Under-display cameras using active sensing
It is of interest within the industry to make a device with the camera placed behind the display for several reasons. It would allow for a cleaner industrial design that does not require camera windows or notches; it would allow the display to cover the full surface of the device; and it would provide better video conferencing due to the camera capturing from nearer where the user is looking.
However, imaging through the display requires overcoming two conflicting goals. On the one hand, the display needs to show a bright, high-quality image. On the other hand, enough light must pass through the display uninterrupted in the opposite direction for the camera to record. The more you optimize the design for one of these goals, the more the quality of the other tends to suffer.
Other work on the team investigated trying to address this conflict using machine learning. However, for some displays, parts of the scene cannot be faithfully recovered by a machine-learning algorithm because too much information would be missing in the captured image. Although a good machine-learning algorithm might produce a plausible reconstruction, for some applications (such as biometrics) it is essential that the image be derived from true, and not synthetic, data. To address this need, this project investigates an optical hardware-based method of through-display image recovery.
The problem of imaging through a display can be visualized by looking at a close-up of an example display that would be placed in front of the camera:
The picture above shows a 3×3 patch of pixels of a 4K-resolution transparent OLED display. Even though this display is designed to allow light through, less than 20% of the area shown is open to allow that (the white areas). In addition, the shape and size of these openings block sets of rays from the scene so that the image captured with a typical camera would be blurry and even worse, completely missing some spatial frequencies.
________________________________________
Check your understanding »
(a) In the passage on under-display cameras, what share of the area in the pictured display patch is open to let light through?
(b) Repeat word for word the part of the passage on under-display cameras that runs between "The problem of" and "some spatial frequencies.", inclusive.

Data extracts »
________________________________________
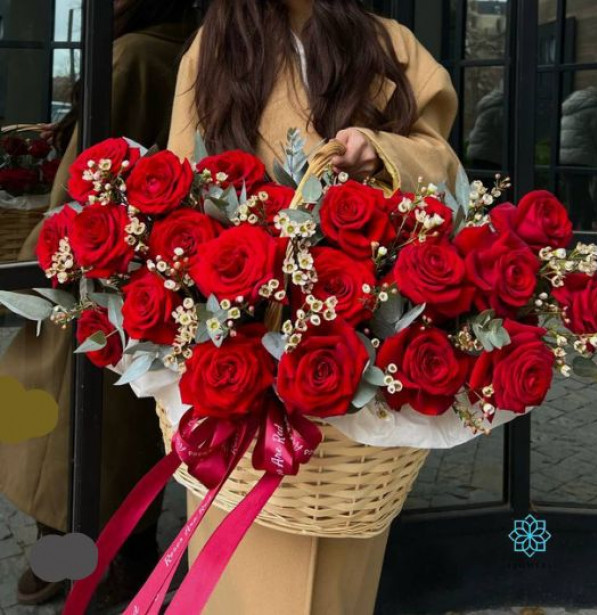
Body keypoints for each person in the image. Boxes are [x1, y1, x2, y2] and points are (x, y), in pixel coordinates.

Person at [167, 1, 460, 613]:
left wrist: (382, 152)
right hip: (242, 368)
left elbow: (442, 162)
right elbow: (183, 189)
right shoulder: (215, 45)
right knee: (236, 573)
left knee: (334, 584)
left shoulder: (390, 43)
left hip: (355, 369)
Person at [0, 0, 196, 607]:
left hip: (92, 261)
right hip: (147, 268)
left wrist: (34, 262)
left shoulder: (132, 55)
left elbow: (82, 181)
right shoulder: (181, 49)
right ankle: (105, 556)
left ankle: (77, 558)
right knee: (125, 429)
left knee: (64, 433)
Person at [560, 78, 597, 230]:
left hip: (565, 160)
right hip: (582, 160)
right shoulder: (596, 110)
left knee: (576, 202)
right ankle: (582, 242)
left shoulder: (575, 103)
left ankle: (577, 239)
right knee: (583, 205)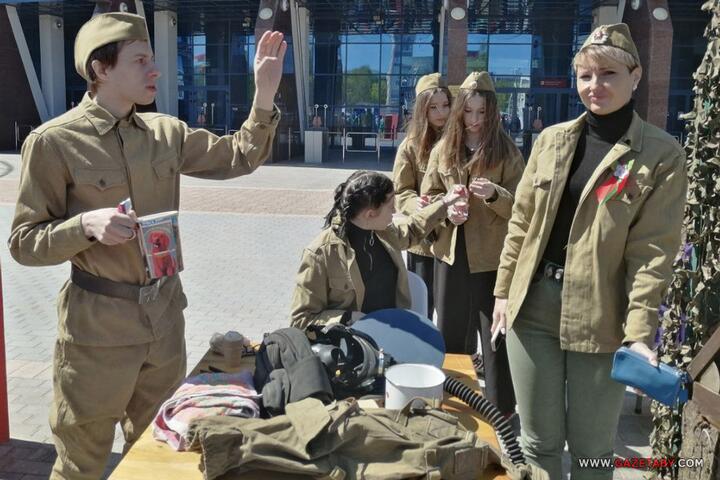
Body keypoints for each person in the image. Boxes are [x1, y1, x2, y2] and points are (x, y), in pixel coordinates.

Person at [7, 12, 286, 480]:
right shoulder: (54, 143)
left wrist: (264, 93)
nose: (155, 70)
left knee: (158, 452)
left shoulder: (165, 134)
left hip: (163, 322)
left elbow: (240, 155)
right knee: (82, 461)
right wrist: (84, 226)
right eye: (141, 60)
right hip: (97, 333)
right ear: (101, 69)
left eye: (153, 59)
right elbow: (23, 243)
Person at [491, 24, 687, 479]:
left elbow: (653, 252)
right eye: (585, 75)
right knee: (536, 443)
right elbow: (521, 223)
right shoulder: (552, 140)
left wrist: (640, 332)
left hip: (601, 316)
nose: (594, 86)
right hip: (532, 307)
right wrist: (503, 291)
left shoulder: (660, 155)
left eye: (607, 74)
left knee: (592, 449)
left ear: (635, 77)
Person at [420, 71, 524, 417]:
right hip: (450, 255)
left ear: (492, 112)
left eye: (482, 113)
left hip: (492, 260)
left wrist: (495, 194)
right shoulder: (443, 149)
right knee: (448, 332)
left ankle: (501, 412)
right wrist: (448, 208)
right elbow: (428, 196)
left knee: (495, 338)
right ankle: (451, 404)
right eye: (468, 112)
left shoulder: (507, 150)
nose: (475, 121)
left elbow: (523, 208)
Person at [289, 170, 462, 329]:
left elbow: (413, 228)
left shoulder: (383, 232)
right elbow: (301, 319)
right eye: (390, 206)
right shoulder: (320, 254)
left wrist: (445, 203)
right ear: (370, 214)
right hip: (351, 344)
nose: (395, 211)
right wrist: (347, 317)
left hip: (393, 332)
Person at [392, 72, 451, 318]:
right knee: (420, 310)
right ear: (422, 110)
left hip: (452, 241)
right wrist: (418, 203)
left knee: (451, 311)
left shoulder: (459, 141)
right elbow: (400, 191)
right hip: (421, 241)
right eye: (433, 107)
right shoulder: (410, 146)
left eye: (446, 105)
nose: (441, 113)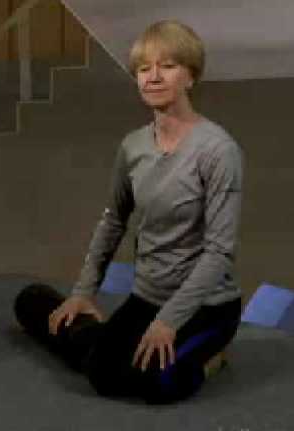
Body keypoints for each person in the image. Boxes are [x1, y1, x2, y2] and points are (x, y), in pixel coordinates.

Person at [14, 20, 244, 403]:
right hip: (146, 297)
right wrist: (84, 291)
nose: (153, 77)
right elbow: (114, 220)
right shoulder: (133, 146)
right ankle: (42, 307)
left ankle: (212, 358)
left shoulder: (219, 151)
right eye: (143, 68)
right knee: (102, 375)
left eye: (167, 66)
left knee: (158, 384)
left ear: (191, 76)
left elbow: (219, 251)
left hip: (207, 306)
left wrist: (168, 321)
________________________________________
Expected outputs »
(a) Less than 20%.

(b)
The problem of imaging through a display can be visualized by looking at a close-up of an example display that would be placed in front of the camera:
The picture above shows a 3×3 patch of pixels of a 4K-resolution transparent OLED display. Even though this display is designed to allow light through, less than 20% of the area shown is open to allow that (the white areas). In addition, the shape and size of these openings block sets of rays from the scene so that the image captured with a typical camera would be blurry and even worse, completely missing some spatial frequencies.